Perry crony John Bradley withheld evidence, convicted another innocent man
24 years in jail because of evidence deliberately withheld by Williamson County District Attorney John Bradley, a long-time political ally of Rick Perry.
New DNA results, combined with evidence that was improperly withheld by Williamson County prosecutors for more than two decades, indicates that an Austin-area man has spent 24 years in jail for a murder he did not commit, a court filing alleged Wednesday.
Michael Morton, now 57, was convicted in the brutal beating death of his wife, Christine Morton, and sentenced to life in prison in 1987.
But a recent court-ordered DNA test, conducted on a blood-stained bandanna over the objections of Williamson County District Attorney John Bradley, points instead to an unnamed California felon as the killer, according to court briefs filed by the Innocence Project of New York.
The court filing urged a Williamson County district judge to remove Bradley from the case, saying he cannot be trusted to oversee a reinvestigation of the killing because he has shown ‘unprofessional’ animosity toward Michael Morton and his lawyers.

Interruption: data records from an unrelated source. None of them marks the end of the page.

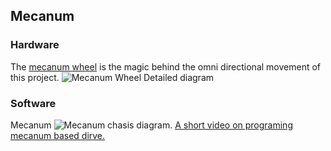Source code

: ## Mecanum

### Hardware 

The [mecanum wheel](https://en.wikipedia.org/wiki/Mecanum_wheel) is the magic behind the omni directional movement of this project.
![Mecanum Wheel Detailed diagram](https://external-content.duckduckgo.com/iu/?u=https%3A%2F%2Fwww.researchgate.net%2Fprofile%2FM-Hayes-3%2Fpublication%2F311564472%2Ffigure%2Fdownload%2Ffig9%2FAS%3A525221409902601%401502233950621%2Fa-Mecanum-wheel-position-around-sphere-b-roller-angles-around-Mecanum-wheel.png&f=1&nofb=1&ipt=1327f0aa68fa2f4d1d6e701fc37b39da95684783537cc822bab735554bc7569d&ipo=images)



### Software

Mecanum 
![Mecanum chasis diagram.](https://external-content.duckduckgo.com/iu/?u=https%3A%2F%2Fgm0.org%2Fen%2Flatest%2F_images%2Fmecanum-drive-force-diagram.png&f=1&nofb=1&ipt=0bcb8d050249c36d2632fc77d79e0e8490ec6b23b7f9bffb85a180fe29e6ed6d&ipo=images)
[A short video on programing mecanum based dirve.](https://www.youtube.com/watch?v=gnSW2QpkGXQ)

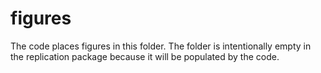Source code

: 
# figures

The code places figures in this folder. The folder is intentionally empty in the replication package because it will be populated by the code.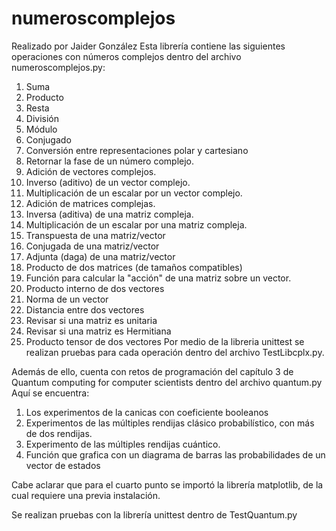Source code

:# numeroscomplejos
Realizado por Jaider González
Esta librería contiene las siguientes operaciones con números complejos dentro del archivo numeroscomplejos.py:
1. Suma
2. Producto
3. Resta
4. División
5. Módulo
6. Conjugado
7. Conversión entre representaciones polar y cartesiano
8. Retornar la fase de un número complejo.
9. Adición de vectores complejos.
10. Inverso (aditivo) de un vector complejo.
11. Multiplicación de un escalar por un vector complejo.
12. Adición de matrices complejas.
13. Inversa (aditiva) de una matriz compleja.
14. Multiplicación de un escalar por una matriz compleja.
15. Transpuesta de una matriz/vector
17. Conjugada de una matriz/vector
18. Adjunta (daga) de una matriz/vector
19. Producto de dos matrices (de tamaños compatibles)
20. Función para calcular la "acción" de una matriz sobre un vector.
21. Producto interno de dos vectores
22. Norma de un vector
23. Distancia entre dos vectores
24. Revisar si una matriz es unitaria
25. Revisar si una matriz es Hermitiana
26. Producto tensor de dos vectores
Por medio de la libreria unittest se realizan pruebas para cada operación dentro del archivo TestLibcplx.py.

Además de ello, cuenta con retos de programación del capítulo 3 de Quantum computing for computer scientists dentro del archivo quantum.py
Aquí se encuentra:
1. Los experimentos de la canicas con coeficiente booleanos
2. Experimentos de las múltiples rendijas clásico probabilístico, con más de dos rendijas.
3. Experimento de las múltiples rendijas cuántico.
4. Función que grafica con un diagrama de barras las probabilidades de un vector de estados

Cabe aclarar que para el cuarto punto se importó la librería matplotlib, de la cual requiere una previa instalación.

Se realizan pruebas con la librería unittest dentro de TestQuantum.py
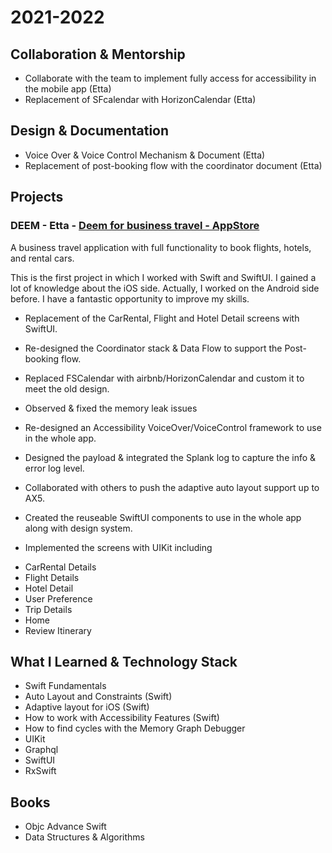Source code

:# 2021-2022

## Collaboration & Mentorship
* Collaborate with the team to implement fully access for accessibility in the mobile app (Etta)
* Replacement of SFcalendar with HorizonCalendar (Etta)

## Design & Documentation
* Voice Over & Voice Control Mechanism & Document (Etta)
* Replacement of post-booking flow with the coordinator document (Etta)

## Projects

### DEEM - Etta - [Deem for business travel - AppStore](https://apps.apple.com/ae/app/deem-for-business-travel/id1477594097)
A business travel application with full functionality to book flights, hotels, and rental cars.

This is the first project in which I worked with Swift and SwiftUI. I gained a lot of knowledge about the iOS side. Actually, I worked on the Android side before. I have a fantastic opportunity to improve my skills.

* Replacement of the CarRental, Flight and Hotel Detail screens with SwiftUI.
* Re-designed the Coordinator stack & Data Flow to support the Post-booking flow.
* Replaced FSCalendar with airbnb/HorizonCalendar and custom it to meet the old design.
* Observed & fixed the memory leak issues
* Re-designed an Accessibility VoiceOver/VoiceControl framework to use in the whole app.
* Designed the payload & integrated the Splank log to capture the info & error log level.
* Collaborated with others to push the adaptive auto layout support up to AX5.
* Created the reuseable SwiftUI components to use in the whole app along with design system.

* Implemented the screens with UIKit including
 - CarRental Details
 - Flight Details
 - Hotel Detail
 - User Preference
 - Trip Details
 - Home
 - Review Itinerary 

## What I Learned & Technology Stack
* Swift Fundamentals
* Auto Layout and Constraints (Swift)
* Adaptive layout for iOS (Swift)
* How to work with Accessibility Features (Swift)
* How to find cycles with the Memory Graph Debugger
* UIKit
* Graphql
* SwiftUI
* RxSwift

## Books
* Objc Advance Swift
* Data Structures & Algorithms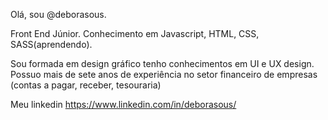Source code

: Olá, sou @deborasous.

Front End Júnior. 
Conhecimento em Javascript, HTML, CSS, SASS(aprendendo).

Sou formada em design gráfico tenho conhecimentos em UI e UX design. Possuo mais de sete anos de experiência no setor financeiro de empresas (contas a pagar, receber, tesouraria)


Meu  linkedin https://www.linkedin.com/in/deborasous/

What’s more, the motion alleges, Bradley worked to keep a key piece of evidence hidden from Morton’s lawyers — a transcript of a police interview that shows the Mortons’ 3-year-old son witnessed his mother’s murder and said the attacker was not his father.
The transcript should have been provided to Morton’s defense lawyers before the trial but was not, according to the Innocence Project motion. Bradley, who was not district attorney during the trial, recently opposed releasing the transcript to the Innocence Project under the state’s open records laws, the motion said.
- John Bradley was appointed by Governor Rick Perry in December 2001 to serve as Williamson County District Attorney.
- Governor Perry appointee as chair of the Advisory Committee for the Texas Correctional Office on Offenders with Medical or Mental Impairments
- Governor Perry appointee as chair of Texas Forensic Science Commission
John Bradley called too biased to fairly evaluate DNA innocence claim
New DNA testing of crime scene evidence from a 1986 murder provides powerful new proof that a Texas prisoner was wrongfully convicted. Michael Morton, who has served 25 years in prison for the murder of his wife, has always maintained his innocence and spent the last six years fighting for DNA testing over the District Attorney’s objections.